Le cas de référence retenu ici porte sur 115 m², en zone H1c : après un bouquet complet, la consommation recule d'environ 15 800 kWh par an, soit près de 1 700 € au tarif de référence. Côté financement, l'assiette est plafonnée à 40 000 € HT dès trois classes gagnées, l'aide ANAH s'échelonne de 4 000 € à 32 000 € selon le revenu fiscal de référence, et l'accompagnement obligatoire est pris en charge jusqu'à 2 000 €.
La séquence prime sur la vitesse : la remise à niveau d'un logement mis en location occupe un opérateur agréé par l'Anah durant cinq à neuf mois à Lanthes. Son positionnement dans le calendrier — après l'audit, avant la mise en service — conditionne la qualité des interfaces entre lots bien plus que le choix de l'entreprise.
Le climat entre dans le calcul réglementaire : la zone H1c applicable à Lanthes correspond à une base de 250 kWh/m²/an. Plus cette base est élevée, plus la remise à niveau d'un logement mis en location rentabilise vite son surcoût, à performance identique.
Le gain se calcule, il ne s'annonce pas : la remise à niveau d'un logement mis en location traite 40 à 60 % du besoin. Appliqué au cas de référence à Lanthes, en zone H1c, cela ramène 11 491 à 17 236 kWh par an, valorisés 1 234 € à 1 851 € au tarif conventionnel 2026.
Solde du dossier à Lanthes : la pièce déterminante est le constat de décence après travaux. Sans elle, aucun versement, alors même que l'aide en jeu atteint 32 000 € au taux le plus favorable sur une assiette de 40 000 € HT.

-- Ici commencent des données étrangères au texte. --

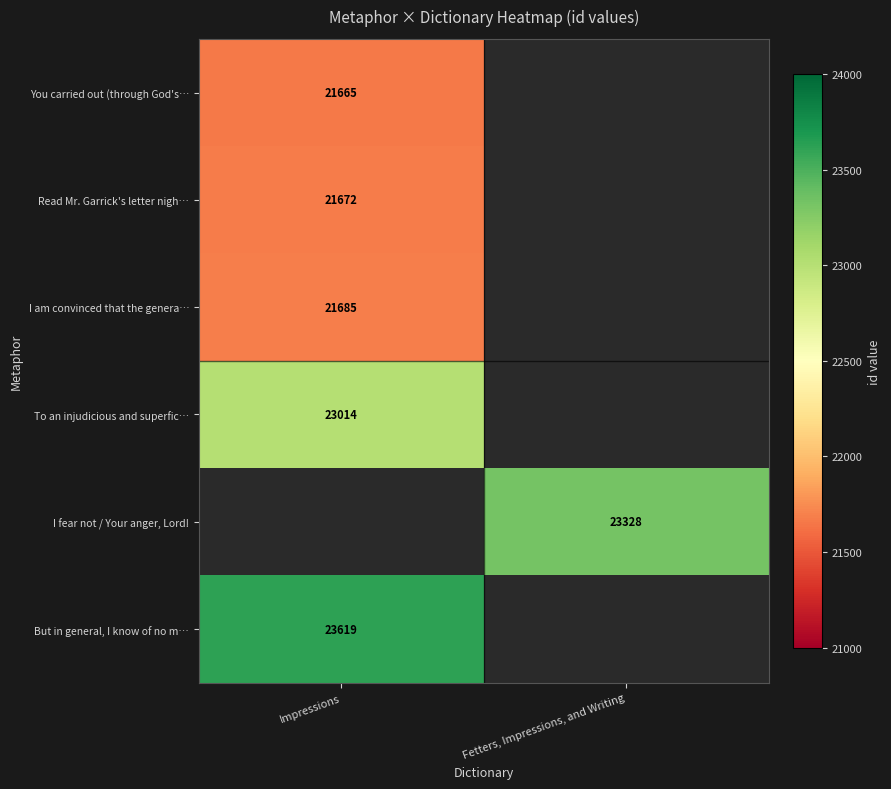

True or false: Read Mr. Garrick's letter nigh… has a value of 34820 at Impressions.

False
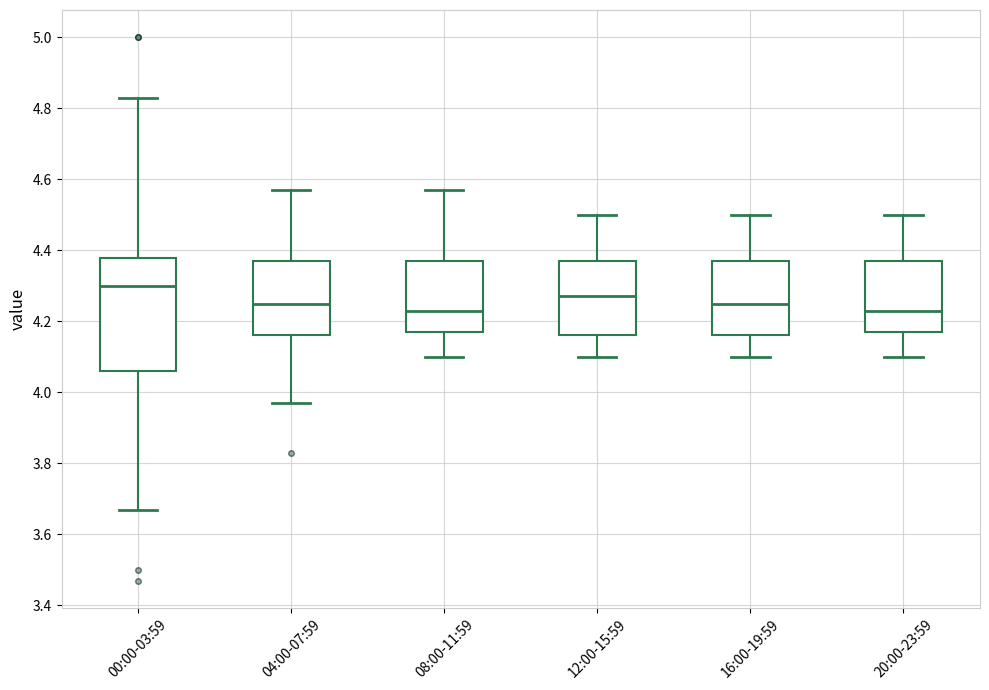

Which box is the tallest, from its lower edge to its upper edge?

00:00-03:59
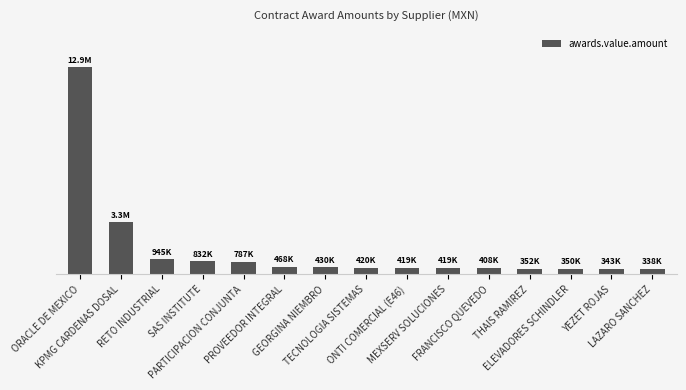

What is the change in value from KPMG CARDENAS DOSAL to TECNOLOGIA SISTEMAS?

-2835902.8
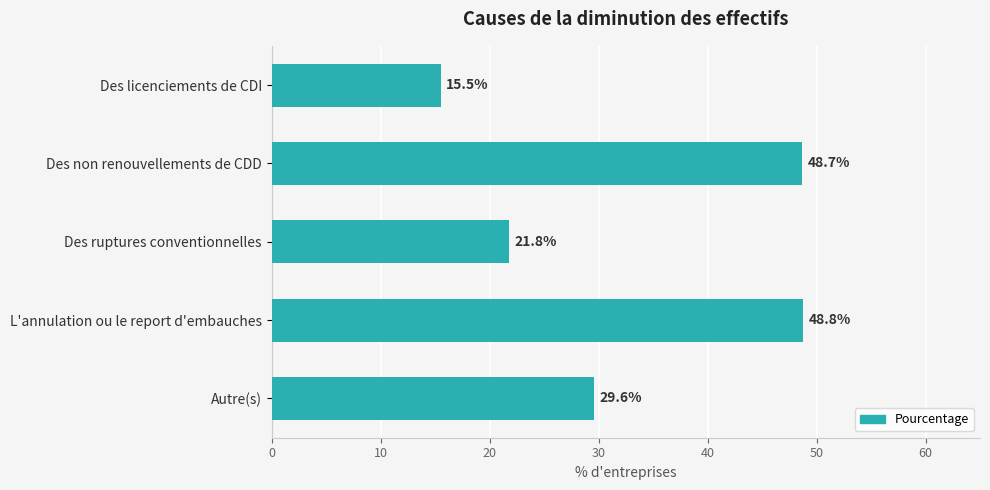

What is the smallest value displayed?

15.5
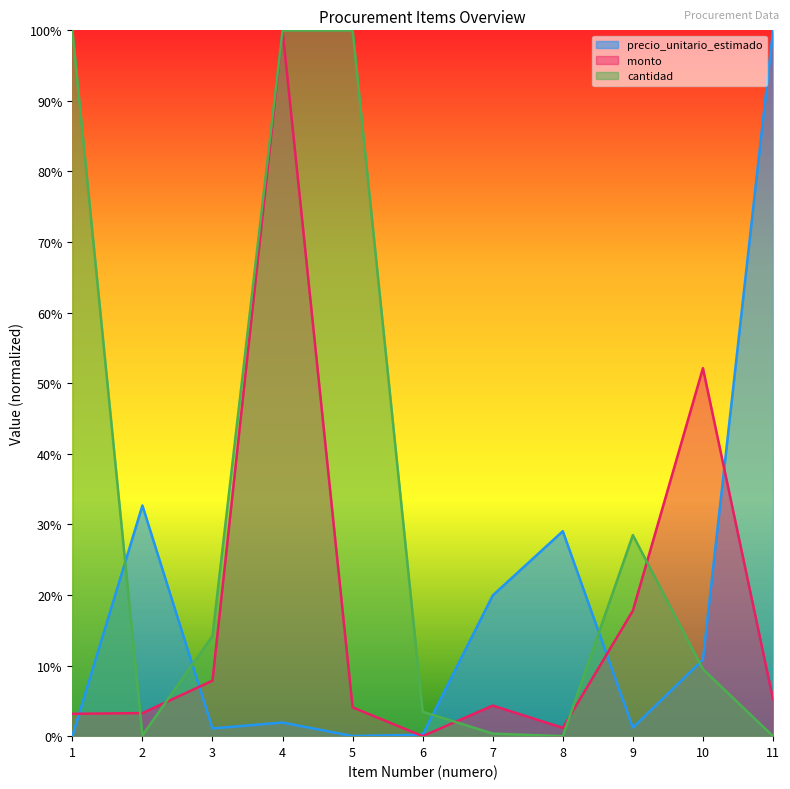

How many categories are shown in the chart?

11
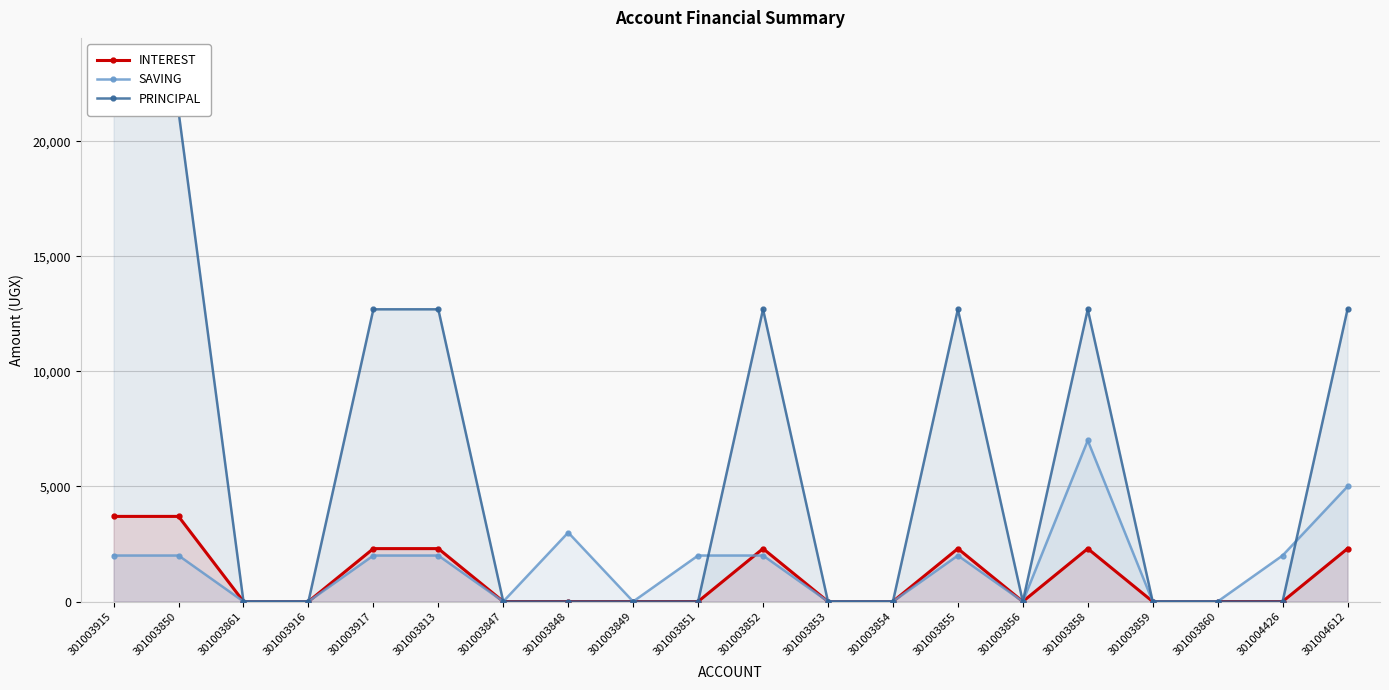

What is the total value across all series at 301003851?

2000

Point de vigilance financier à Lanthes : un engagement de conventionnement signé sans simuler le manque à gagner locatif. Une reprise représente 10 à 20 % du poste, soit 157 450 € à 314 900 €, sans nouvelle aide mobilisable — d'où l'intérêt d'un contrôle en cours de chantier plutôt qu'à la réception.
Le choix du scénario change l'assiette : à Lanthes, elle passe de 30 000 € HT à deux classes à 40 000 € HT dès trois classes. Avec le logement loué chiffré autour de 1 574 500 €, l'arbitrage consiste à vérifier si le poste complémentaire nécessaire pour franchir la troisième classe coûte moins que le supplément d'aide qu'il déclenche.
Trésorerie du projet à Lanthes : 6 000 € de reste à charge pour le profil le plus aidé, accompagnement pris en charge jusqu'à 2 000 €. Un éco-prêt de quinze ans ramène l'effort à 35 € par mois, à comparer aux 1 700 € d'économie annuelle auxquels le logement loué participe.